Could you repeat every entry below word for word, leaving out the pictures?

**Data supplied:**
- Opening Delimiter -

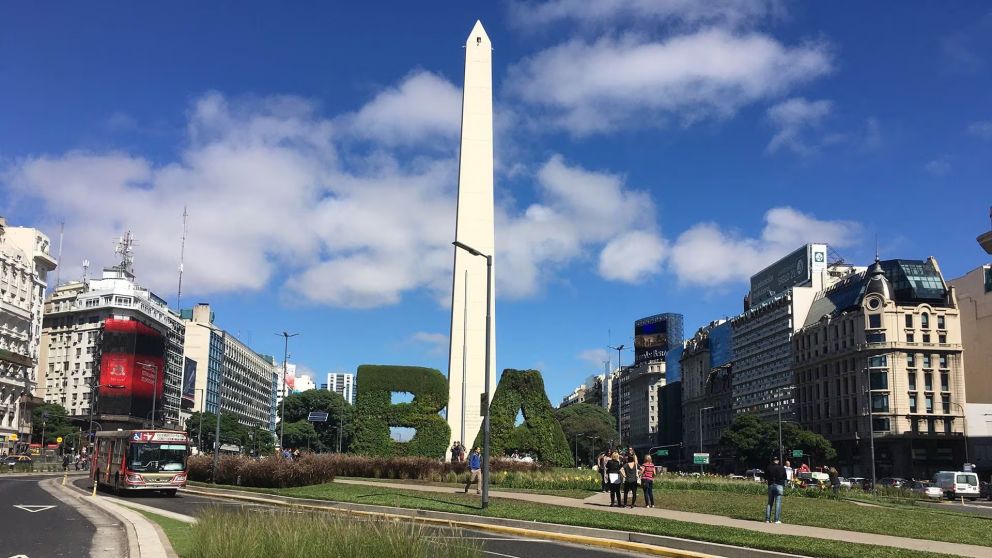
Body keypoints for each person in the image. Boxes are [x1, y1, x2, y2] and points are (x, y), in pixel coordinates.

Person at [765, 456, 787, 524]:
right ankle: (776, 519)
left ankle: (767, 519)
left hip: (771, 485)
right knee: (778, 503)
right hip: (779, 485)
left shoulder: (768, 467)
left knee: (769, 503)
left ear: (772, 461)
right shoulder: (782, 468)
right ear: (778, 461)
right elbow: (785, 477)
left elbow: (765, 477)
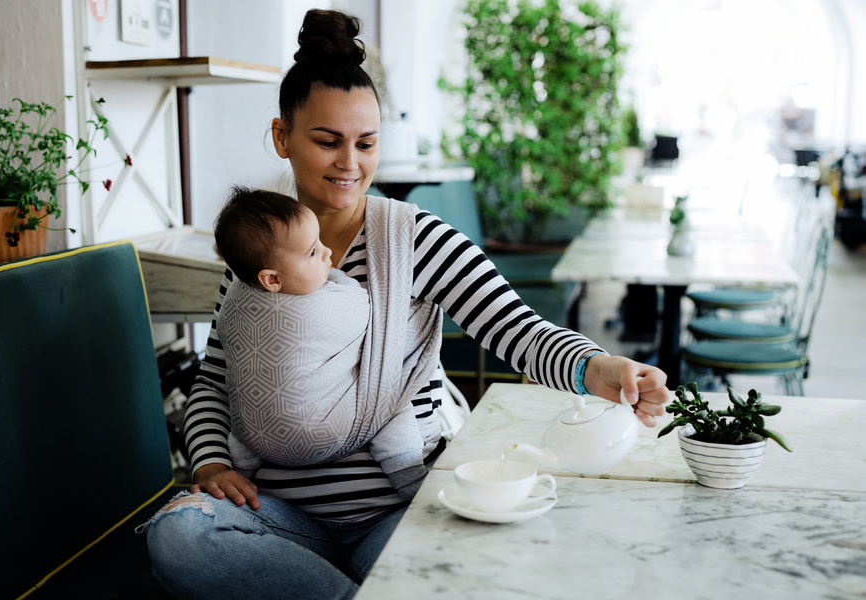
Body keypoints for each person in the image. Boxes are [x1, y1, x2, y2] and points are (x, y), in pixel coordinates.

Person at [146, 9, 669, 600]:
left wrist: (599, 369)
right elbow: (216, 383)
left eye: (366, 144)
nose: (350, 164)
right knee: (178, 536)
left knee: (461, 562)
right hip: (281, 517)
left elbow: (516, 329)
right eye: (327, 142)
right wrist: (211, 465)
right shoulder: (258, 254)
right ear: (281, 137)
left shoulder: (413, 238)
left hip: (394, 509)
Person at [213, 186, 431, 500]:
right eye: (314, 252)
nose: (327, 252)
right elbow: (363, 307)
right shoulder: (323, 309)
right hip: (317, 435)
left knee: (243, 422)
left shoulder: (237, 297)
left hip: (250, 439)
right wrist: (338, 277)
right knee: (392, 403)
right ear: (272, 280)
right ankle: (410, 479)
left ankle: (242, 476)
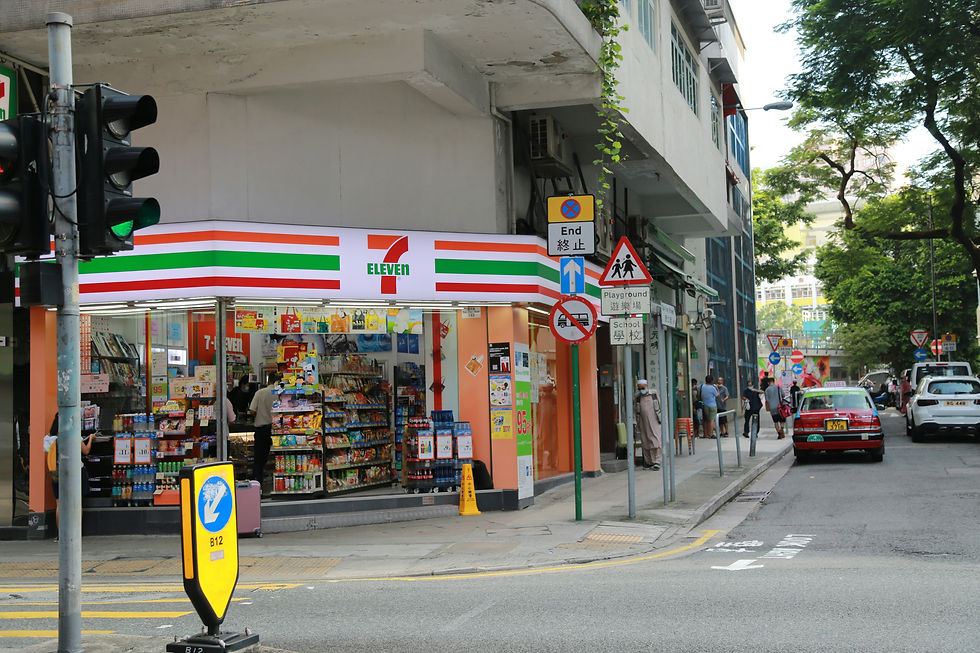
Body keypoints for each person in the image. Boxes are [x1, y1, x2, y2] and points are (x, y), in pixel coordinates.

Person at [43, 413, 95, 533]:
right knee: (76, 503)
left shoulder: (48, 439)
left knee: (59, 505)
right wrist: (91, 438)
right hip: (75, 472)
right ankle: (75, 532)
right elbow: (86, 451)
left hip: (56, 473)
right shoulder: (74, 436)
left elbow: (49, 453)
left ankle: (60, 533)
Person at [249, 371, 280, 488]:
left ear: (268, 380)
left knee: (259, 458)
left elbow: (252, 410)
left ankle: (258, 484)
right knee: (279, 456)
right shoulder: (280, 394)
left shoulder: (260, 393)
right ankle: (278, 481)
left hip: (262, 430)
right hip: (277, 430)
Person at [634, 379, 662, 471]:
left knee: (655, 440)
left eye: (643, 387)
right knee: (645, 441)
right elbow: (634, 410)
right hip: (642, 421)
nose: (641, 389)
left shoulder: (653, 394)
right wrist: (634, 421)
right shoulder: (637, 397)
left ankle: (657, 461)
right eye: (640, 388)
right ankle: (648, 462)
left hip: (654, 420)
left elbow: (661, 405)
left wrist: (663, 418)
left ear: (647, 386)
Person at [700, 374, 719, 439]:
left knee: (707, 420)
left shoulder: (702, 386)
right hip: (712, 405)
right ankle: (711, 434)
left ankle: (707, 434)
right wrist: (717, 389)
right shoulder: (713, 388)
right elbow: (718, 396)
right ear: (711, 381)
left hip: (705, 405)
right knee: (711, 420)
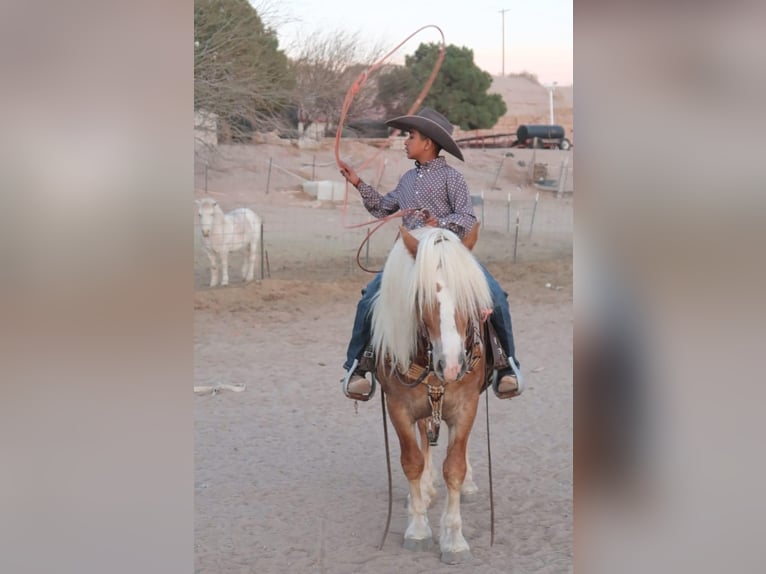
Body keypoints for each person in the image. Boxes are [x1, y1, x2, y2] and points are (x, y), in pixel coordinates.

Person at [338, 107, 522, 401]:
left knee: (496, 298)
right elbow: (384, 207)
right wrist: (358, 183)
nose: (405, 141)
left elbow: (466, 217)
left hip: (449, 254)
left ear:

- Closing Delimiter -

**Response box:**
Body keypoints for each person in the image. Boxes are [x1, y1, x2, y2] and points are (x, y), in pixel coordinates.

Person at [765, 456, 787, 524]:
right ankle: (776, 519)
left ankle: (767, 519)
left hip: (771, 485)
right knee: (778, 503)
right hip: (779, 485)
left shoulder: (768, 467)
left knee: (769, 503)
left ear: (772, 461)
right shoulder: (782, 468)
right ear: (778, 461)
right elbow: (785, 477)
left elbow: (765, 477)
Body keypoints for each person in the image. Boxes are [x1, y1, x2, y2] and points are (x, y), in pixel coordinates.

Person at [146, 9, 669, 600]:
left wrist: (599, 369)
right elbow: (216, 383)
left eye: (366, 144)
nose: (350, 164)
right knee: (178, 536)
left knee: (461, 562)
right hip: (281, 517)
left elbow: (516, 329)
right eye: (327, 142)
right wrist: (211, 465)
right shoulder: (258, 254)
right ear: (281, 137)
left shoulder: (413, 238)
left hip: (394, 509)
Person at [213, 186, 431, 500]:
right eye: (314, 252)
nose: (327, 252)
right elbow: (363, 307)
right shoulder: (323, 309)
right hip: (317, 435)
left knee: (243, 422)
left shoulder: (237, 297)
left hip: (250, 439)
right wrist: (338, 277)
right knee: (392, 403)
right ear: (272, 280)
right ankle: (410, 479)
left ankle: (242, 476)
Body keypoints for each person in the image. Boxes are [x1, y1, x2, y2] and points are (x, y), in pixel coordinates.

Person at [43, 413, 95, 533]:
right knee: (76, 503)
left shoulder: (48, 439)
left knee: (59, 505)
right wrist: (91, 438)
right hip: (75, 472)
right ankle: (75, 532)
right elbow: (86, 451)
left hip: (56, 473)
right shoulder: (74, 436)
left elbow: (49, 453)
left ankle: (60, 533)
Person at [249, 371, 280, 488]:
left ear: (268, 380)
left knee: (259, 458)
left elbow: (252, 410)
left ankle: (258, 484)
right knee: (279, 456)
right shoulder: (280, 394)
left shoulder: (260, 393)
right ankle: (278, 481)
left hip: (262, 430)
right hip: (277, 430)
Person at [634, 379, 662, 471]:
left knee: (655, 440)
left eye: (643, 387)
right knee: (645, 441)
right elbow: (634, 410)
right hip: (642, 421)
nose: (641, 389)
left shoulder: (653, 394)
right wrist: (634, 421)
right shoulder: (637, 397)
left ankle: (657, 461)
right eye: (640, 388)
right ankle: (648, 462)
left hip: (654, 420)
left elbow: (661, 405)
left wrist: (663, 418)
left ear: (647, 386)
Person at [700, 374, 719, 439]:
left knee: (707, 420)
left shoulder: (702, 386)
right hip: (712, 405)
right ankle: (711, 434)
left ankle: (707, 434)
right wrist: (717, 389)
right shoulder: (713, 388)
right elbow: (718, 396)
right ear: (711, 381)
left hip: (705, 405)
right knee: (711, 420)
Body keypoints for each person in the image. Boxes are [x1, y1, x2, y2] and points are (x, y), in pixel coordinates.

Person at [338, 107, 522, 401]:
left knee: (496, 298)
right elbow: (384, 207)
right wrist: (358, 183)
nose: (405, 141)
left elbow: (466, 217)
left hip: (449, 254)
left ear:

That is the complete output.